Genesis 15:19 - Ellicott's Commentary On The Whole Bible

Bible Comments

The Kenites. — An Arab race, found both among the Amalekites in the south (1 Samuel 15:6) and among the tribes of Naphtali and Zebulon in the north (Judges 4:11), and even in Midian, as Jethro, the father-in-law of Moses, is called a Kenite (Judges 1:16). Balaam speaks of them as being a powerful nation (Numbers 24:21), and this wide dispersion of them into feeble remnants seems to show that they were a race of early settlers in Canaan, who, like the Rephaim, had been overpowered and scattered by subsequent immigrants. They were uniformly friendly to Israel.

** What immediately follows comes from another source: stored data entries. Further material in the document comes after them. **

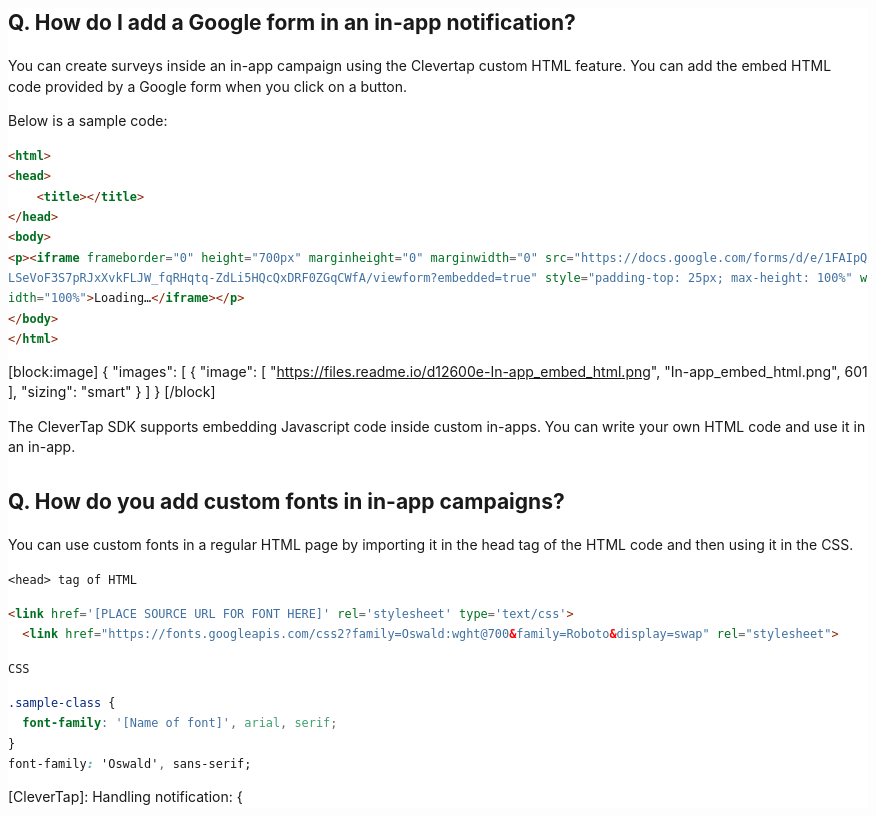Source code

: ## Q. How do I add a Google form in an in-app notification?

You can create surveys inside an in-app campaign using the Clevertap custom HTML feature. You can add the embed HTML code provided by a Google form when you click on a button. 

Below is a sample code:

```html
<html>
<head>
	<title></title>
</head>
<body>
<p><iframe frameborder="0" height="700px" marginheight="0" marginwidth="0" src="https://docs.google.com/forms/d/e/1FAIpQLSeVoF3S7pRJxXvkFLJW_fqRHqtq-ZdLi5HQcQxDRF0ZGqCWfA/viewform?embedded=true" style="padding-top: 25px; max-height: 100%" width="100%">Loading…</iframe></p>
</body>
</html>
```

[block:image]
{
  "images": [
    {
      "image": [
        "https://files.readme.io/d12600e-In-app_embed_html.png",
        "In-app_embed_html.png",
        601
      ],
      "sizing": "smart"
    }
  ]
}
[/block]


The CleverTap SDK supports embedding Javascript code inside custom in-apps. You can write your own HTML code and use it in an in-app.

## Q. How do you add custom fonts in in-app campaigns?

You can use custom fonts in a regular HTML page by importing it in the head tag of the HTML code and then using it in the CSS.

`<head> tag of HTML`

```html
<link href='[PLACE SOURCE URL FOR FONT HERE]' rel='stylesheet' type='text/css'>
  <link href="https://fonts.googleapis.com/css2?family=Oswald:wght@700&family=Roboto&display=swap" rel="stylesheet">
```

`CSS` 

```css
.sample-class { 
  font-family: '[Name of font]', arial, serif; 
}
font-family: 'Oswald', sans-serif;
```


[CleverTap]: Handling notification: {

The Kenizzites. — The chief fact of importance connected with this race is that Caleb was a Kenezite (Numbers 32:12). Apparently with his clan he joined the Israelites at the Exodus, and was numbered with the tribe of Judah. Kenizzite and Kenezite are two ways of spelling the same Hebrew word, the former being right.

The Kadmonites. — This may mean either an eastern or an ancient people, of whom we know nothing.

For the Perizzites see Genesis 13:7; for the Rephaims, Genesis 14:5; and for the rest, Genesis 10:15-18.